Every line in the entries where "female" is found should be copied.

=== Given data ===
◆ ◆ ◆ ◆ ◆ ◆ ◆
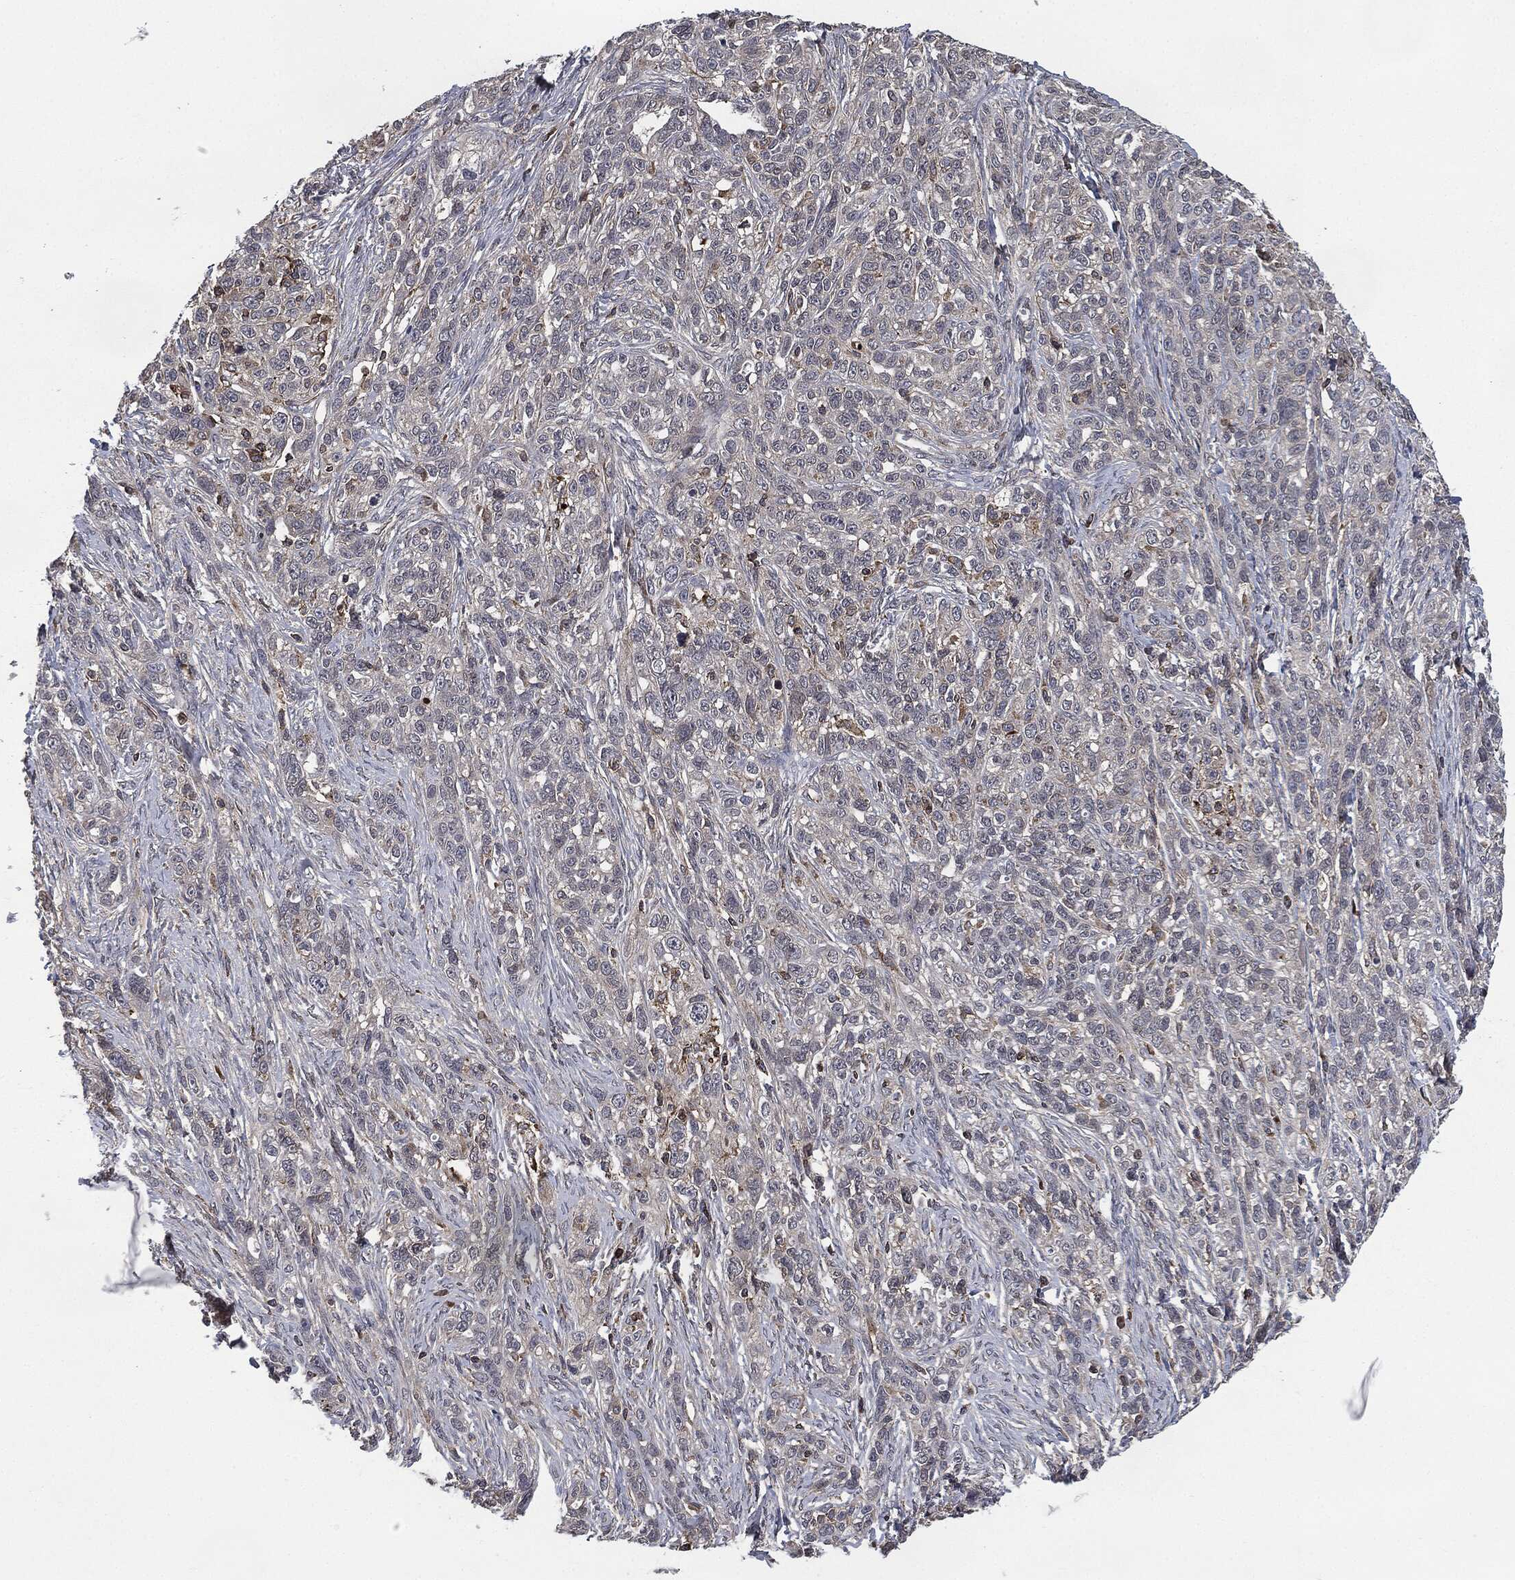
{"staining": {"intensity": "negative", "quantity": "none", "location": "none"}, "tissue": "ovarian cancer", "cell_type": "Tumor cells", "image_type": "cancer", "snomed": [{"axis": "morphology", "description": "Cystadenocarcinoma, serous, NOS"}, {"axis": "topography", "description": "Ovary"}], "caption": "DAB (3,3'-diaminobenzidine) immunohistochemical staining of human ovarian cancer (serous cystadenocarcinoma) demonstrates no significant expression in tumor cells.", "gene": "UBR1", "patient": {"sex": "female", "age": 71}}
◆ ◆ ◆ ◆ ◆ ◆ ◆
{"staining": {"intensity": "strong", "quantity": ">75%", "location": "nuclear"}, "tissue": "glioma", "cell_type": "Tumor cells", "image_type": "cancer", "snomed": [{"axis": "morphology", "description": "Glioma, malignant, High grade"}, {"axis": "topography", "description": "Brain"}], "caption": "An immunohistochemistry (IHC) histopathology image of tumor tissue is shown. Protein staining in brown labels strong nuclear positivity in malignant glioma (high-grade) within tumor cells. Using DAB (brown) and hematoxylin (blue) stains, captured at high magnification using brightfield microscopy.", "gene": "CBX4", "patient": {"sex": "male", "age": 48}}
◆ ◆ ◆ ◆ ◆ ◆ ◆
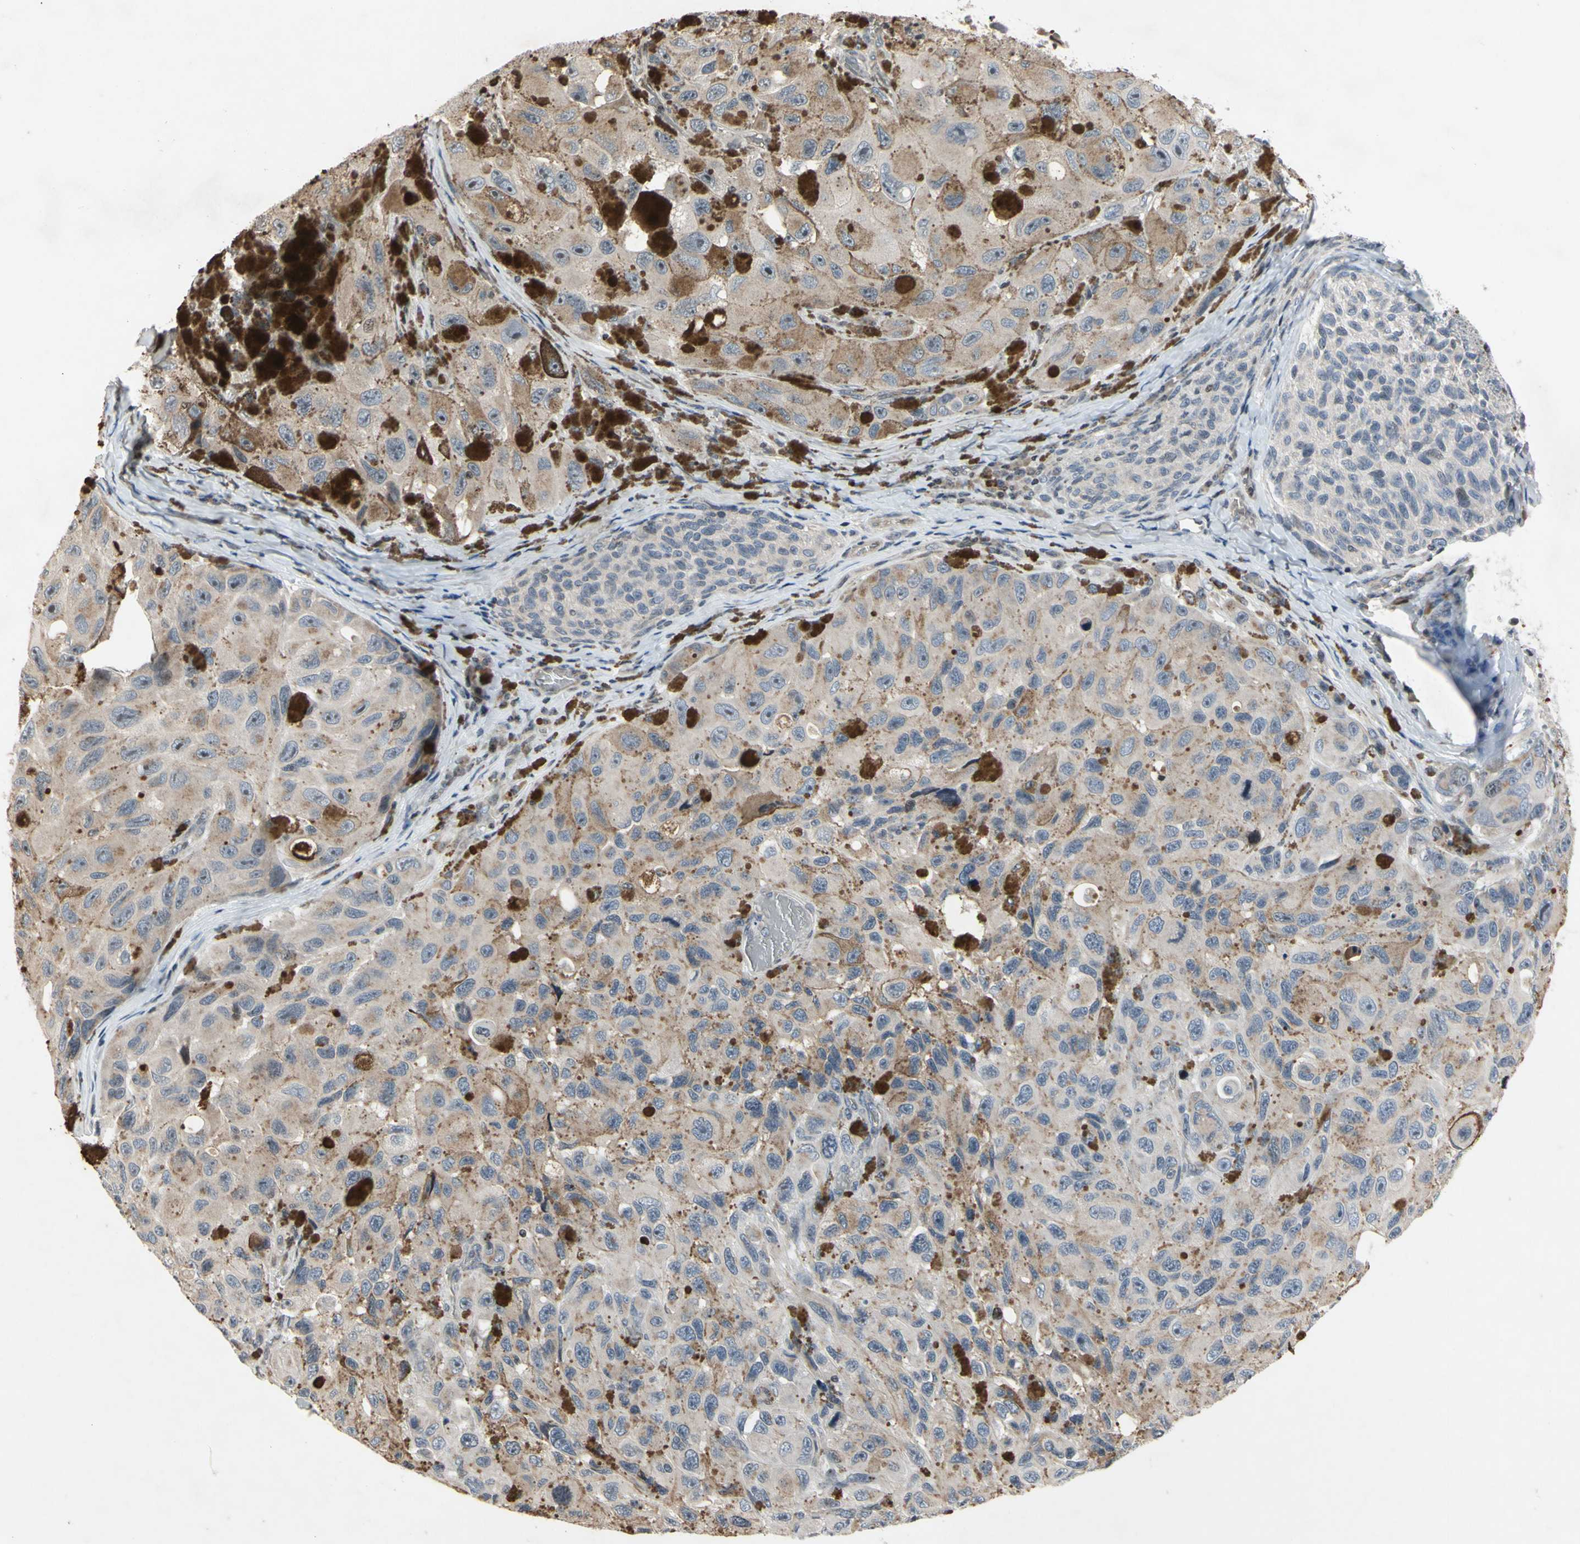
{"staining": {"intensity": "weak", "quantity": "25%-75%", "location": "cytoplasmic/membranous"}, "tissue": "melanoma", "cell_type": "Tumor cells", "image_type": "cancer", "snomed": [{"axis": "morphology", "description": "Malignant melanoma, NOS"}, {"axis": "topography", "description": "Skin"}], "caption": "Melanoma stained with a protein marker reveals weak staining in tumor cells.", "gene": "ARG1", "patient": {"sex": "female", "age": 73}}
◆ ◆ ◆ ◆ ◆ ◆ ◆
=== Exercise response ===
{"staining": {"intensity": "negative", "quantity": "none", "location": "none"}, "tissue": "ovarian cancer", "cell_type": "Tumor cells", "image_type": "cancer", "snomed": [{"axis": "morphology", "description": "Cystadenocarcinoma, serous, NOS"}, {"axis": "topography", "description": "Ovary"}], "caption": "DAB (3,3'-diaminobenzidine) immunohistochemical staining of human ovarian cancer (serous cystadenocarcinoma) demonstrates no significant expression in tumor cells.", "gene": "UBR1", "patient": {"sex": "female", "age": 71}}
{"staining": {"intensity": "weak", "quantity": "25%-75%", "location": "cytoplasmic/membranous"}, "tissue": "melanoma", "cell_type": "Tumor cells", "image_type": "cancer", "snomed": [{"axis": "morphology", "description": "Malignant melanoma, NOS"}, {"axis": "topography", "description": "Skin"}], "caption": "Melanoma stained with a protein marker reveals weak staining in tumor cells.", "gene": "ARG1", "patient": {"sex": "female", "age": 73}}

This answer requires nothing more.